在皇帝看来,这一举动只不过是有些不太寻常的小把戏,是他变态爱好中增加趣味的其中一环,可这个动作对六皇妃来说却是堪比凌迟般的羞辱。
若是她真按皇帝要求的动作用双脚去帮他戴好布条,人的脚趾不如手指灵活,她定会戴好久才能帮他戴上。
在戴布条的过程中她得一直岔开双腿,将腿部架在他的肩膀上,那么以皇帝的视角看去,他势必能将她腿间的部分一览无余,而且这个状态还会持续很长的时间。她太了解这狗皇帝了,他必定不会乖乖跪着不动让她轻轻松松帮他戴上细布条,肯定会在这一过程中对她动手动脚……

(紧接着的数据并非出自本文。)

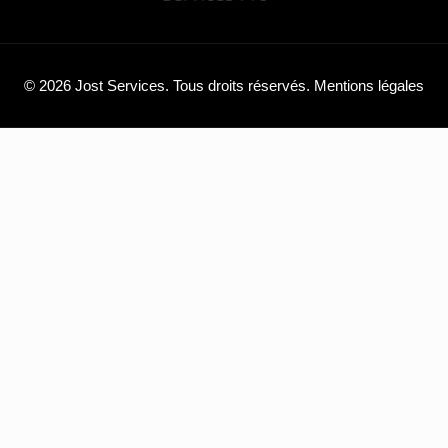
© 2026 Jost Services. Tous droits réservés.
Mentions légales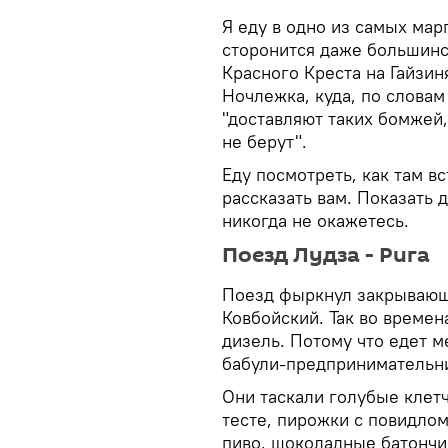
Я еду в одно из самых мар
сторонится даже большинс
Красного Креста на Гайзин
Ночлежка, куда, по словам
"доставляют таких бомжей,
не берут".
Еду посмотреть, как там в
рассказать вам. Показать 
никогда не окажетесь.
Поезд Лудза - Рига
Поезд фыркнул закрывающи
Ковбойский. Так во времен
дизель. Потому что едет м
бабули-предпринимательн
Они таскали голубые клетч
тесте, пирожки с повидлом
пиво, шоколадные батончи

六皇妃想到这,将刚刚因震惊垂下的双臂撑在了身侧,她紧紧抓着身后床榻最上面铺着的那层上好的丝稠,像是要将这层布料揉个稀碎。
六皇妃迟迟没有反应,皇帝心急的催促道。
“爱妃可是不愿?”
六皇妃心里清楚,若是她回答一句“不愿意”,那么她之前为了让南越皇宫中只有一位皇子所做的牺牲全都白费了。她绝不允许会有这样的事情发生。
“陛下说笑了,臣妾不过是在思考还有没有比陛下刚刚那个提议更好的法子。可惜臣妾远不如陛下聪慧,竟一时间想不到更妙的法子。”
“不急,日后若是想到了新的玩法,可以用在下一次侍寝之时。朕跟爱妃可是一辈子的夫妻呢!”
“也是。”
皇帝满脸期待的仰头看着平静下来的六皇妃,着急的说道。
“那我们快开始吧!”
“是。”
……
当六皇妃被人送回自己的寝宫时,她如同一具失去生气的木偶,卸下了平日里用来保护自己的冷酷模样,只剩一副空荡荡的躯壳。
一想到皇帝后来让她脱掉大腿根部的亵裤,让她在她腿部没有任何衣物的遮掩下帮他挂布条时,他对她做的那些龌龊粗鄙之事,她就在回宫的马车内控制不住的一阵阵干呕了起来。